There was an extra room in the back of the kitchen. Sometimes mammaw would ask me “You wanna see what’s in that backroom?” “Yes ma’am!”
She’d get a key and unlock the door, and all her storage stuff was in there — old dolls, arrowheads, just a bunch of old things. It was hot in there; stuffy. I remember the stale smell of the air. We’d stay in there for a while as she uncovered things, and told me their stories of how they’d found them.
She’d go into Spanish (mammaw and papaw spoke Spanish fluently; all of our very old people did. My blood papaw, he did, too. He DREAMT in Spanish and would speak it in his sleep). She’d stop and say “You know what that means??” “No.” “It means ‘watch out’. Cuidado.” and she’d go on with her story.

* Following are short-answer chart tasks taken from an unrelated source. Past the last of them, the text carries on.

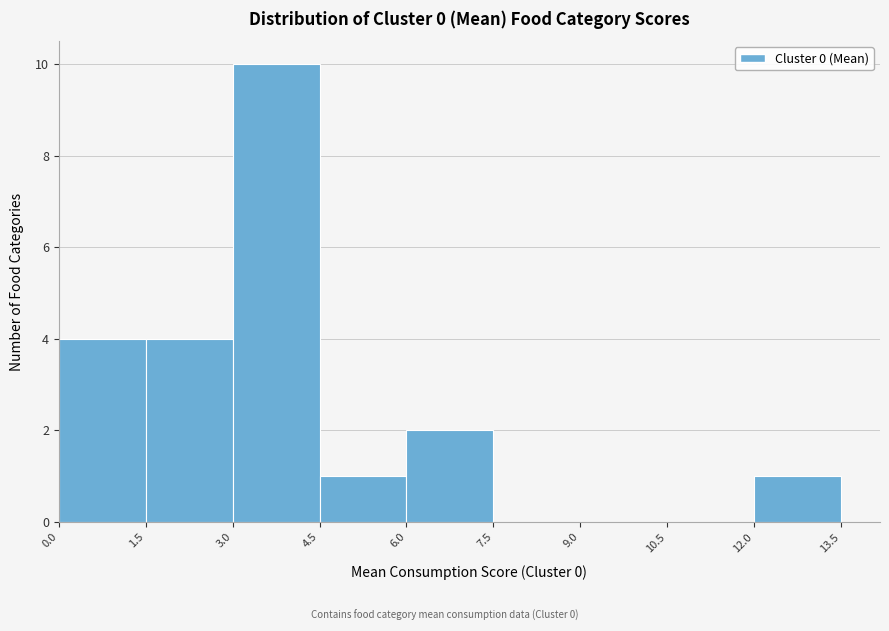

Reading left to right, transcribe this chart: for each bar, give the range it covers on the x-axis and its height. The values are not printed on the chart, so give them approximately, as read against the axis.

0.0 to 1.5: 4
1.5 to 3.0: 4
3.0 to 4.5: 10
4.5 to 6.0: 1
6.0 to 7.5: 2
7.5 to 9.0: 0
9.0 to 10.5: 0
10.5 to 12.0: 0
12.0 to 13.5: 1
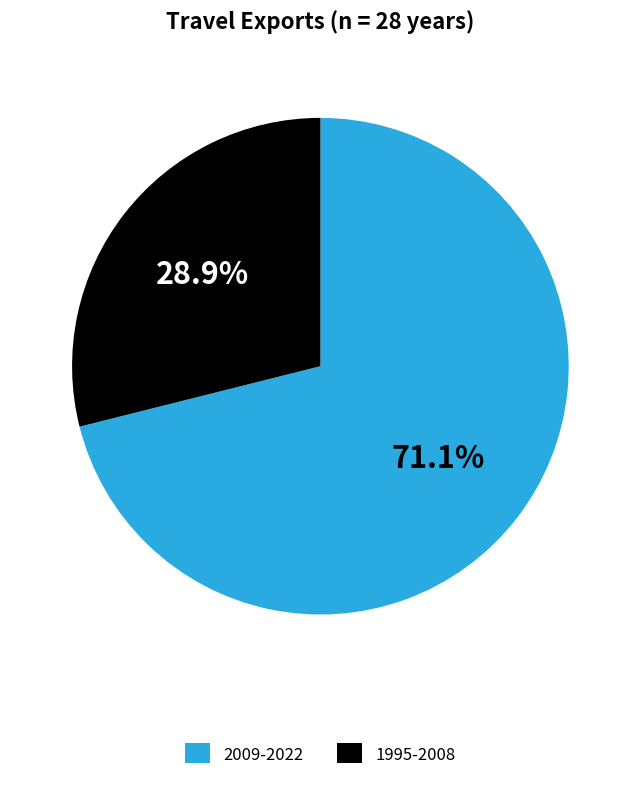

How many segments does this pie chart have?

2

They never cursed. My blood papaw would curse in his sleep, in Spanish, as he was fighting some long-ago situation. But they never cursed.
My mammaw was scared of Mexicans. They were boogie men to her, when I knew her. She’d close all the windows in the hot, hot house, telling me “Gotta keep the windows closed — dem Meskins — dey’ll peek in on you!”

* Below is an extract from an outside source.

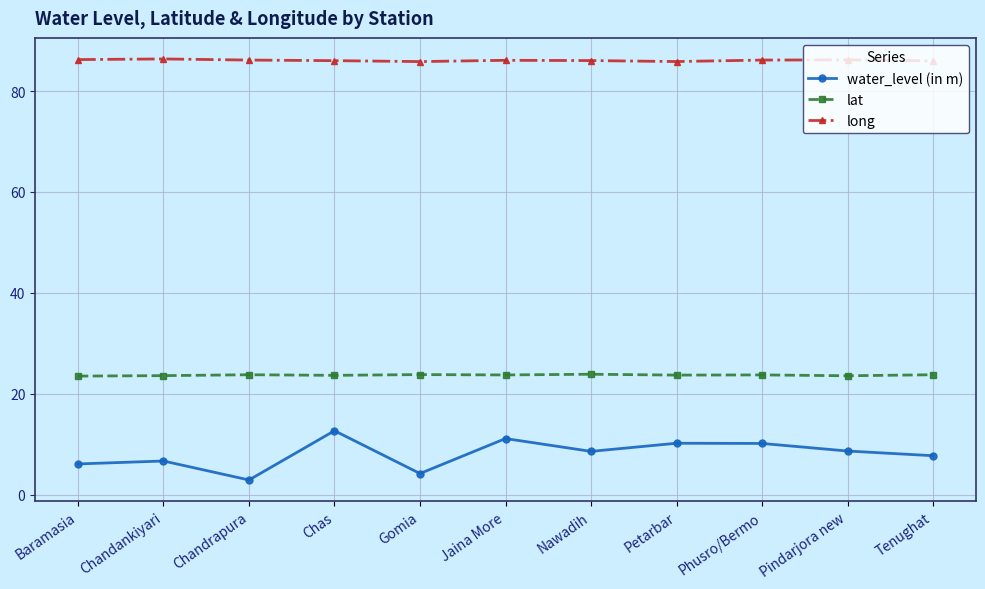

What value does the water_level (in m) series have at Gomia?

4.2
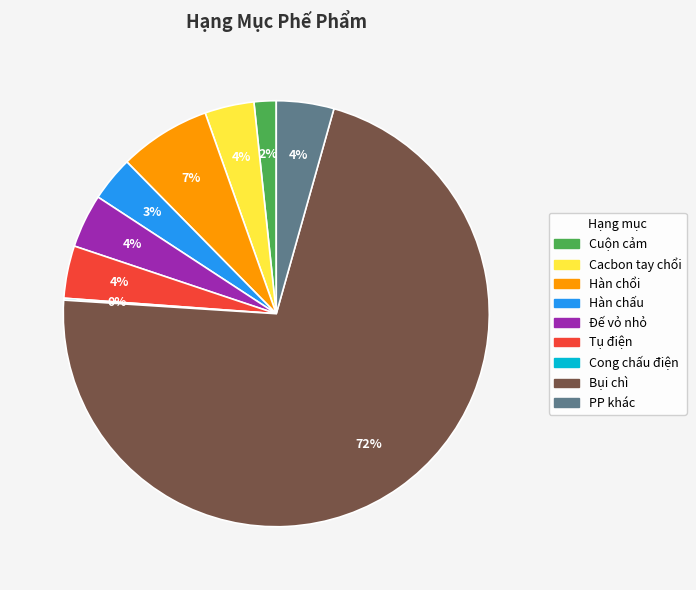

Which slice represents more than half of the pie?

Bụi chì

Less than 10 minutes’ later, my mother would be on her trail, re-opening all the windows.
It was because once, when my mammaw was hanging curtains in her bedroom, a Mexican man shot her five times through the window.
He was chasing someone down the alleyway, thought the silhouette in the window was the man he was pursuing, and so he shot her.
Her husband was mowing the lawn in the front and heard nothing.
She had to drag herself through the house, and out on the front porch, which is where he saw her…
She survived (obviously). But was always paranoid about Mexicans and her windows after that.
In the winter, they had two heaters. I don’t know how old you are, reading this, or what you know about heaters from back in the day. But these were some DANGEROUS ASS HEATERS…omg… metal, and in the middle, FIRE. They had gas in them obviously but I don’t know how they worked.
They had one in the livingroom and it was enough to heat the entire house.
It caught my mammaw on fire one day. IT DID. Her robe got caught.
She was burned on 60% of her body.
She survived THAT (OBVIOUSLY).
…I don’t know what to say. She survived many things, and outlived 3 husbands.
When she was closer to the end, we’d sit at the diningroom table and I’d have my paper and pen and I’d ask her questions like “Who were your parents? What were their names?? And your sisters and brothers?? And what were THEIR parents’ names??” She’d answer all my questions, she’d give me stories and anecdotes of them — some of them quite unbelievable in my opinion but I’ll trust her that they DID INDEED happen.
She got dementia, and couldn’t live alone anymore. She lived with my auntie for a while, who couldn’t keep her under control (she’d leave, get lost and the police would bring her back), so she ended up at a nursing home, where she had a most undignified death for such a good woman.
They sold her house. Last time I was in that town, I went looking for it, and couldn’t recognize it.
I’m sure the new owners did away with that awful green.
I dreamt of her immediately after her death. My auntie was sobbing. It frustrated mammaw, and she said “Who’s doing all that crying? Who DIED??” I looked over, and said “…You.” And then I woke up.

I miss my grandmother. I miss these people. I miss her house. I miss going there for holidays. I miss it.